2009/11/10

LA ISLA DESIERTA

LA PLAYA KOVALAM EN KERALA (INDIA)


Cuando Jean Harispe, un viejo capitán de barco de Ciboure y los once hombres que lo acompañaban llegaron a la Isla Desierta no encontraron en ella a nadie. Tan solo la recorrían lagartijas y pequeñas aves. Sin embargo, su vegetación era muy variada: castaños, laureles, rododendros, digitales, hortensias, frutales silvestres y una gran variedad de arbustos y flores.

Con el tiempo, la primera comunidad de la isla se fue ampliando con la llegada de nuevos aventureros: franceses, españoles, holandeses, negros traídos por la fuerza desde África y jóvenes esclavos bereberes, que compartían sus vidas con diversos animales, sobre todo perros, asnos y caballos. Muchos que buscaban riquezas se fueron al no encontrarlas. Quienes escapaban de su vida anterior también acabaron marchándose, pues tuvieron las mismas dificultades que en sus lugares de origen, ya que su pasado viajaba siempre con ellos.

Junto a aquellos viajeros llegó a la Isla Desierta Jesús Abín, un fugitivo, un emigrante político. Abín era escritor sin suerte y activista de izquierdas. Había escapado de la cárcel en España, pagando una elevada cantidad de dinero como pasajero secreto en un barco que hizo escala en la isla, camino de la costa africana.

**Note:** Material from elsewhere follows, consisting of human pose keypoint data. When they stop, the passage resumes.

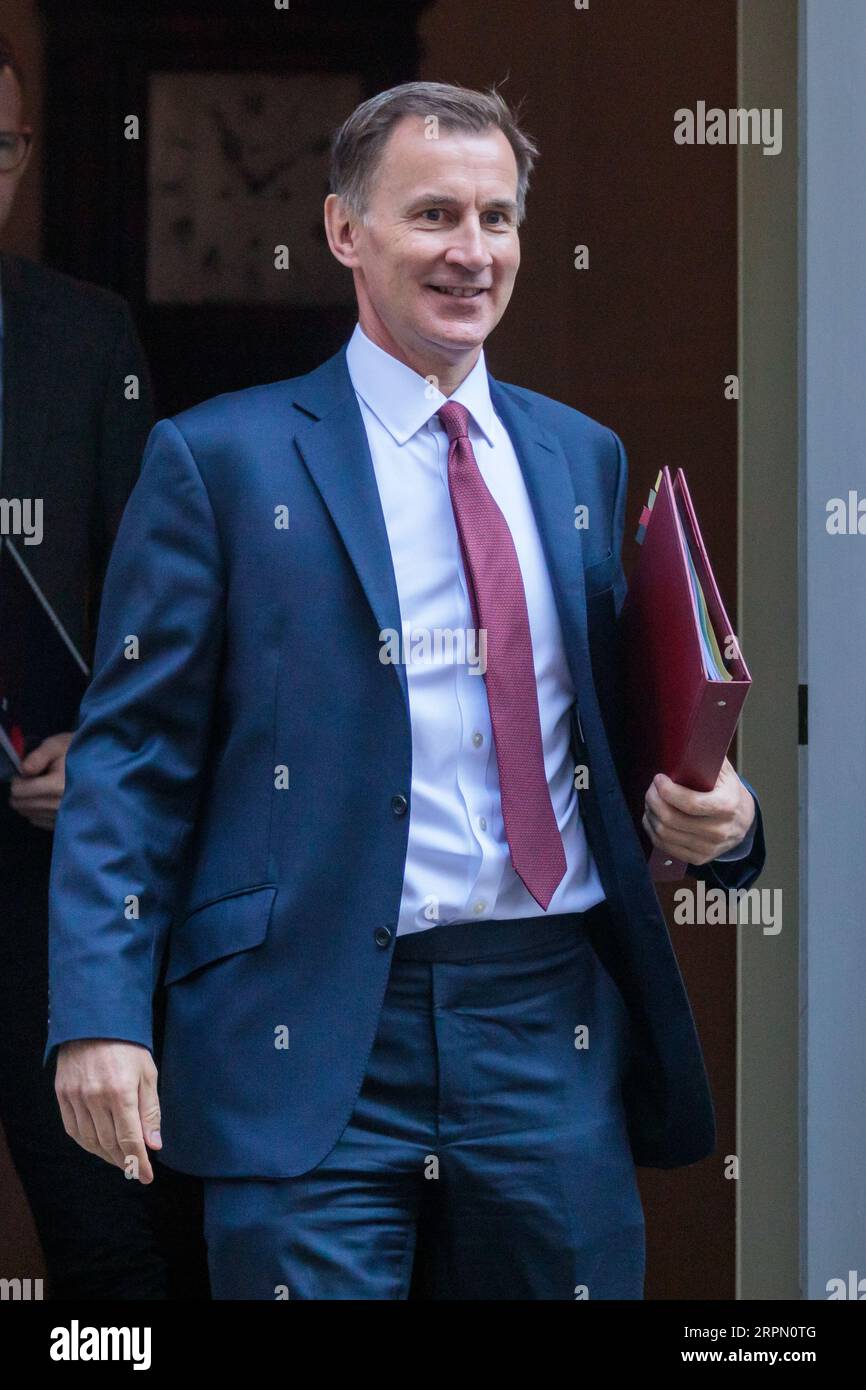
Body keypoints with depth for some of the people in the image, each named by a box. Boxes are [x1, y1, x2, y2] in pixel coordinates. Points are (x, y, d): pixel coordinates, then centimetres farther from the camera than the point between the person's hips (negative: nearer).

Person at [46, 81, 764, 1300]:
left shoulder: (583, 460, 15)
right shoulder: (220, 459, 1)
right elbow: (130, 757, -1)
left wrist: (714, 810, 0)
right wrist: (100, 1018, -12)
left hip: (556, 1030, 4)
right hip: (313, 1052, -4)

Jesús llegó hasta aquel lugar abatido y triste, delgado y enfermo por las privaciones, las torturas y el terror que había sufrido a manos de la policía y los guardias de prisiones. Al principio recorría los muelles y sus tabernas buscando con avidez noticias de sucesos políticos, de revoluciones o algaradas. Poco a poco, sin embargo, se fue olvidando de todo ello. Compró una casa en las afueras y se fue a vivir con una chica mulata, hija de esclavos, con la que recorría los muelles al atardecer, agarrando fuertemente su mano y con la que se entregaba a exaltadas noches de amor.

Jesús Abín escribía sin parar, rodeado de los hijos que poco a poco fueron viniendo, que trataban constantemente de robar su atención. Los temas de sus escritos, llenos al principio de un ardor turbulento, se fueron sosegando. Fueron virando, muy poco a poco, de la opresión capitalista y las maldades de un sistema represor al amor a la naturaleza, a los montes y las grandes cascadas, al aire azulado, al océano, a su mujer y sus hijos, a los buenos compañeros que le proporcionó la vida, a su amigo interior.

Años después, ya viejo, sin haber vuelto jamás a su tierra, apenas la echaba en falta. Tampoco pensaba en la lucha de clases. Absorbido por las tareas diarias, no tenía tiempo para revoluciones ni para nostalgias. Solo escribía cortos poemas de amor y el resto del tiempo se dedicaba a labrar la tierra y a hacer surcos en la dura piedra para que el agua llegase a sus humildes sembrados.

De noche, a la luz de la luna, que se recortaba sobre el mar, Jesús miraba a su mujer, no tan bella como entonces, pero una parte esencial de su vida, un pedazo de su mismo cuerpo, un espíritu de las estrellas que había decidido posarse en la Isla Desierta y no apartarse jamás de su lado.